Document Term Matrix

In the context of text mining, the document term matrix is the most often used form of representation.

Term - Single word but can also be a word phrase.
Document - Group of text that is to be recovered.
Can be bigger - documents can be in billions or more than 50K or even more than that.
Can be binary

The below image describes 5 Documents: 4 terms

Document Term Matrix

In DTM, the semantic of the text is disregarded. All the same, terms should look-alike before computing dtm. Also, words should be present in their root form (Stemming) and stopwords should be removed. Learn more about Stemming and Lemmatization in NLP.

Distances in DT matrices

The distance can be computed for the represented doc term matrix. The elements of the matrix could be either 0 or 1. It can be calculated using cosine distance or the euclidean distance.

The angle between the two vectors is the cosine distance. It has proven to work well.
If the documents have nothing in common then it would be 0 or else if they are similar then it would be 1.

(Referred blog: Text cleaning and preprocessing in NLP)

Bag of words / Boolean Method

Example of Bag of words/ Boolean method

Every row is the representation of the sight of the respective term. In which all docs these words are present.
Every column is the representation of sight of respective docs. What terms are present in this document.

Bag of words / Vector Space model

Every document means the vector. The weight of the terms is not 0 or 1 now.
On the basis of term frequency, every term weight is calculated. But term frequency fools as they might take place too often in all the documents in all classes.
All documents are reduced to other words using the concept of weightage in TFIDF.

“The quick brown fox jumped over the lazy dog’s back” - Document

= [ 1 1 1 1 1 1 1 1 2 ] - Vector in feature space

Vector Space Model;

Term Frequency (TF) - It is the rate of occurrence of a term that appears in a document.

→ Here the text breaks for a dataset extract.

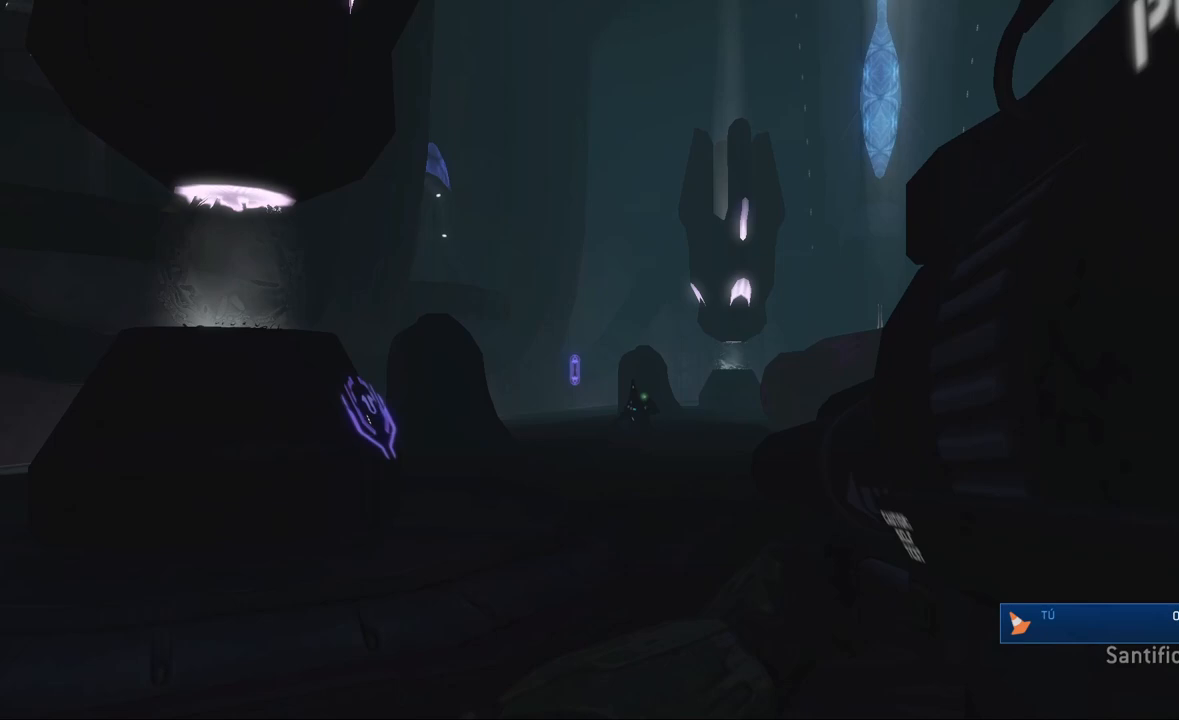
{"buttons": [], "left_stick": "center", "right_stick": "center", "events": []}
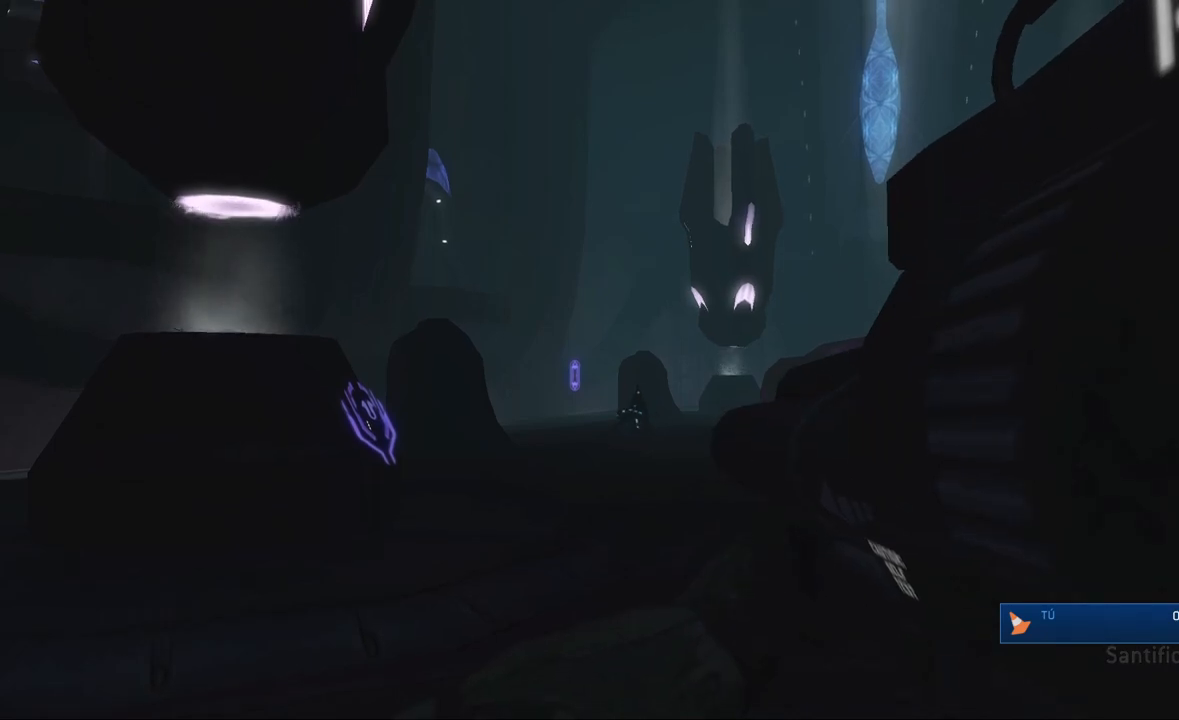
{"buttons": [], "left_stick": "center", "right_stick": "center", "events": [[167, "Y", "down"], [250, "X", "down"], [283, "Y", "up"], [317, "R2", "down"], [317, "right_stick", "down-left"], [417, "X", "up"], [450, "R2", "up"], [450, "right_stick", "center"]]}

It is possible that a word appears many times in a long document compared to short documents because every document is of different length.
Therefore, the TF is frequently divided by the length of the document.

Inverse Document Frequency (IDF): It computes the importance of a term.

Words have little importance although they appear many times in the document.
Calculating the following weight down the often terms while scaling up the rare ones.
- IDF(t) = log_e(Total number of documents / Number of documents with term t in it).

(Suggested blog: NLP techniques to extract information)

Conclusion

I will conclude this blog by stating that unstructured data is increasing so as to make some text predictions or text analytics it is very important to convert the data into a form that can be understood by the machine.

In this blog, I have discussed text mining, applications of text mining, techniques used for text mining, and stopwords in text analytics. I have also tried to introduce you to the Bag of word model where I have discussed the boolean model as well as the vector space model and also the calculation of the distance.